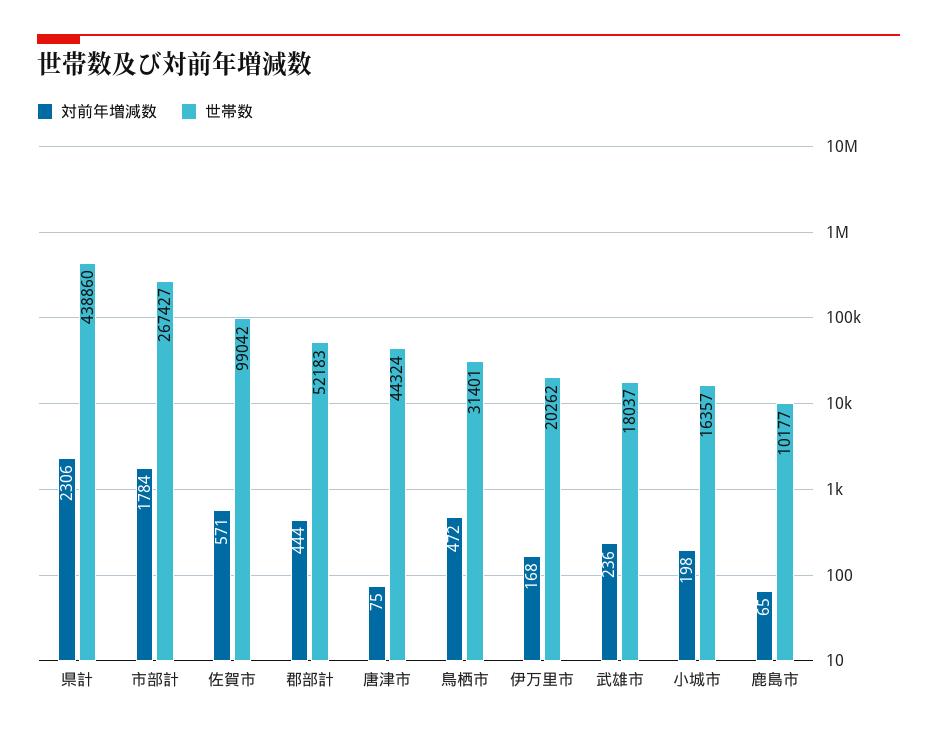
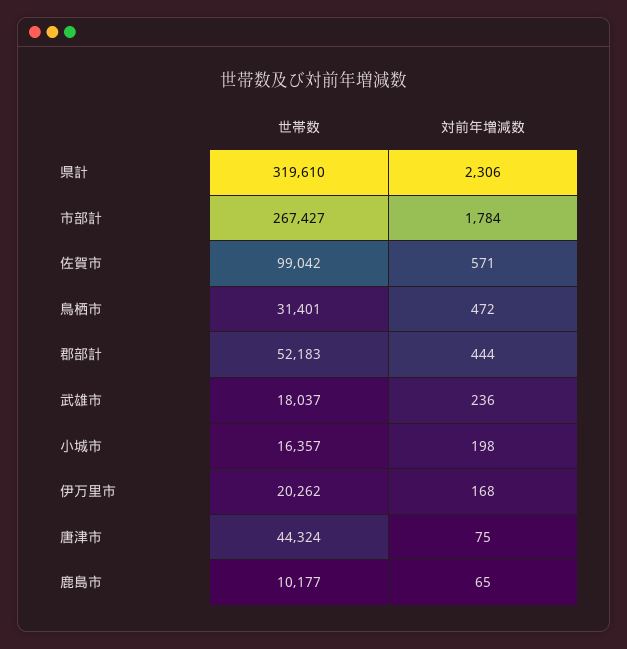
  {
    "対前年増減数": {
      "県計": 2306,
      "市部計": 1784,
      "佐賀市": 571,
      "郡部計": 444,
      "唐津市": 75,
      "鳥栖市": 472,
      "伊万里市": 168,
      "武雄市": 236,
      "小城市": 198,
      "鹿島市": 65
    },
    "世帯数": {
-     "県計": 438860,
+     "県計": 319610,
      "市部計": 267427,
      "佐賀市": 99042,
      "郡部計": 52183,
      "唐津市": 44324,
      "鳥栖市": 31401,
      "伊万里市": 20262,
      "武雄市": 18037,
      "小城市": 16357,
      "鹿島市": 10177
    }
  }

#####

**Instructions for the task**
Transcribe the records above exactly, excluding every picture.

**Response box**
  {
    "対前年増減数": {
      "県計": 2306,
      "市部計": 1784,
      "佐賀市": 571,
      "郡部計": 444,
      "唐津市": 75,
      "鳥栖市": 472,
      "伊万里市": 168,
      "武雄市": 236,
      "小城市": 198,
      "鹿島市": 65
    },
    "世帯数": {
-     "県計": 438860,
+     "県計": 319610,
      "市部計": 267427,
      "佐賀市": 99042,
      "郡部計": 52183,
      "唐津市": 44324,
      "鳥栖市": 31401,
      "伊万里市": 20262,
      "武雄市": 18037,
      "小城市": 16357,
      "鹿島市": 10177
    }
  }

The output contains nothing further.